**Short exercise**
Please rewrite the stretch of the course unit text from "We will begin" through "about an artifact.", changing "iconography" to "symbolism".

In this unit we will treat digital art and research projects as cultural artifacts. Asking students to "read" these artifacts as artistic creations, we will discuss the technologies of electronic publishing and the material constraints they impose on production. In addition we will look at institutional constraints imposed by departments, libraries and other communities of digital production.

Interface

In our unit on interface we want students to understand the importance of interface within a broader history of computing and to grasp the challenges associated with designing effective and aesthetically appealing interfaces. We also want to broaden the sense of interface, remembering that we are surrounding by interfaces: books, dashboards, ATM machines, stovetops. In the knowledge representation seminar, we will focus on the information architecture side of interface design. How does one organize information in digital environments? How does one balance concerns for audience-ease of use-with concerns for aesthetics-interface as art? How does the metaphor of the "page" affect design in digital environments?

Since many of our students might one day build research archives, we will also evaluate current efforts to build information architectures and interfaces for projects at institutions such as IATH. In this more focused study we will ask students to consider what is involved in making an interface that acts as a provocation. How does one design an interface that will allow users to find what they're looking for AND to discover what they didn't even know existed?

Project: Radically redesign the computer interface. At one time computers interfaces looked much more like dashboards or instrument panels in airplanes. This seems rather foreign to us now. Make the interface foreign again.

Project: Document common interfaces. Pay particular attention to the balance between audience and aesthetics. For whom was the interface designed? Was it intended to be aesthetically pleasing? Is there evidence of other design constraints?

Visualization

We will begin by exploring the distinctions between visualization and image. How does one read a visualization? We might query scholarship about iconography and emblems for a starting point. Do we have a grammar or an aesthetics for visualizations? Humanists rely on visualization algorithms from the sciences and the social sciences. Are these appropriate for our work? We will propose possible models of transformations, possible algorithms for generating visualizations from humanities data. Here we will also talk about notions of pattern. How are patterns produced? How do patterns mean?

Project: Ask students to generate a visual provocation, visualization (or an image of a visualization) that will help a researcher ask a question about an artifact.

**Collection entries**
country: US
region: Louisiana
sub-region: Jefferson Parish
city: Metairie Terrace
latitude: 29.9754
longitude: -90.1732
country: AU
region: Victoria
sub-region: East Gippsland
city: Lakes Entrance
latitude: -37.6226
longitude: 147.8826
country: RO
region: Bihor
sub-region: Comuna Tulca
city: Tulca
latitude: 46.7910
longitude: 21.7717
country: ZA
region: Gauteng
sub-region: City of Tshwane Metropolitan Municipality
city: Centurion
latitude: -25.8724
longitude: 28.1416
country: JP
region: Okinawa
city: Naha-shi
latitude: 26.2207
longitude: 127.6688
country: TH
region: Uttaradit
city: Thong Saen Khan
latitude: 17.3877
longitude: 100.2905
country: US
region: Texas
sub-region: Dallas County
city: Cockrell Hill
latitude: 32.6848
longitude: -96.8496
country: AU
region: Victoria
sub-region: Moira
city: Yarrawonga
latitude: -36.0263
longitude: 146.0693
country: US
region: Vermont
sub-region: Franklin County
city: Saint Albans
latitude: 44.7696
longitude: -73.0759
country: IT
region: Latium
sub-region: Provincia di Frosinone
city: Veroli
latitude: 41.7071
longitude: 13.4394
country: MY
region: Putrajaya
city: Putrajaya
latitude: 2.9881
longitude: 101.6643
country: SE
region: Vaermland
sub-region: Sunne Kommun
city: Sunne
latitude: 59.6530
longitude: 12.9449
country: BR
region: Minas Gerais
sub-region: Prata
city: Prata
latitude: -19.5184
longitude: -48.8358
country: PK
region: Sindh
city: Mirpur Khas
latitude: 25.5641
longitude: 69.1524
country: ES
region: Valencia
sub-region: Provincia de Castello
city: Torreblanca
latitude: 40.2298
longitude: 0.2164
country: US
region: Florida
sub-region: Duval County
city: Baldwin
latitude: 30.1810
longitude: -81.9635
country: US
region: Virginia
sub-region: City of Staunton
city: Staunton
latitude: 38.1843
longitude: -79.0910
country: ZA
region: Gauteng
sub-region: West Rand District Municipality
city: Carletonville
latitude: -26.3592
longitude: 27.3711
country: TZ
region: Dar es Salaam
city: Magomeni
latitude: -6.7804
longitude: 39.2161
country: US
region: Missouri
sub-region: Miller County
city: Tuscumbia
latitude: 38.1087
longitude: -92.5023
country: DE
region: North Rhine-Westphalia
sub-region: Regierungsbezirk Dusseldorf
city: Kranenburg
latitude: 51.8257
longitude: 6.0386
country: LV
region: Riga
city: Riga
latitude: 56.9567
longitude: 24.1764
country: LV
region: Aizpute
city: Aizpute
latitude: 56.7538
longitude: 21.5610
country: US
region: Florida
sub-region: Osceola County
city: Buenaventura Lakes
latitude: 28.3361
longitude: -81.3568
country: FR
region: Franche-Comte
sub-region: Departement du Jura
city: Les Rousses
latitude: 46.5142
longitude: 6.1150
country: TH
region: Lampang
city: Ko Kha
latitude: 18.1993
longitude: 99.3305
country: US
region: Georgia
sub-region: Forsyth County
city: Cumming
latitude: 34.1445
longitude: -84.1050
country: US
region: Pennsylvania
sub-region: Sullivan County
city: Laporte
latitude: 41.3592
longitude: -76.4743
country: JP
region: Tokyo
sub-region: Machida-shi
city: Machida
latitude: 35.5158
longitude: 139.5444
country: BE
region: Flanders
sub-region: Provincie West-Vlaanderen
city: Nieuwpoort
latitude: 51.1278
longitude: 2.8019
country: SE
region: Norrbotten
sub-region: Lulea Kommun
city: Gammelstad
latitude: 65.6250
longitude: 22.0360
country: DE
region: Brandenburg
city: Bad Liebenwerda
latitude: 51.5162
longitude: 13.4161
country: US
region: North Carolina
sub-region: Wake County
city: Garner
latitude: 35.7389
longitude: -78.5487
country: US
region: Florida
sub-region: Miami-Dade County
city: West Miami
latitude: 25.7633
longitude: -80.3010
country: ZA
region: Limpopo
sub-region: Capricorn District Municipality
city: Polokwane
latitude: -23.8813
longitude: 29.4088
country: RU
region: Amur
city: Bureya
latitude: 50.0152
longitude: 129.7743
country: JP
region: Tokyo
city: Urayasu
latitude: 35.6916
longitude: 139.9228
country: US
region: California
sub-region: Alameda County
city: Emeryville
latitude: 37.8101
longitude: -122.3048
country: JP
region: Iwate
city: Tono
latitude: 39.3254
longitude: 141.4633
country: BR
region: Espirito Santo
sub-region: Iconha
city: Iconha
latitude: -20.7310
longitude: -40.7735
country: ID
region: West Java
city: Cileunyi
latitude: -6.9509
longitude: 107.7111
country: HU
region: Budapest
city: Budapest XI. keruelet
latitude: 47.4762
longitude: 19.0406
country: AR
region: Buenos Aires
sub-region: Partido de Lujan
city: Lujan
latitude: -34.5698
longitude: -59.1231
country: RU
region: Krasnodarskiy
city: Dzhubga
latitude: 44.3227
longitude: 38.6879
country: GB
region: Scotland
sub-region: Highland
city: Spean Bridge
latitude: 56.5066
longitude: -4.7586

**Solution to this task**
We will begin by exploring the distinctions between visualization and image. How does one read a visualization? We might query scholarship about symbolism and emblems for a starting point. Do we have a grammar or an aesthetics for visualizations? Humanists rely on visualization algorithms from the sciences and the social sciences. Are these appropriate for our work? We will propose possible models of transformations, possible algorithms for generating visualizations from humanities data. Here we will also talk about notions of pattern. How are patterns produced? How do patterns mean?

Project: Ask students to generate a visual provocation, visualization (or an image of a visualization) that will help a researcher ask a question about an artifact.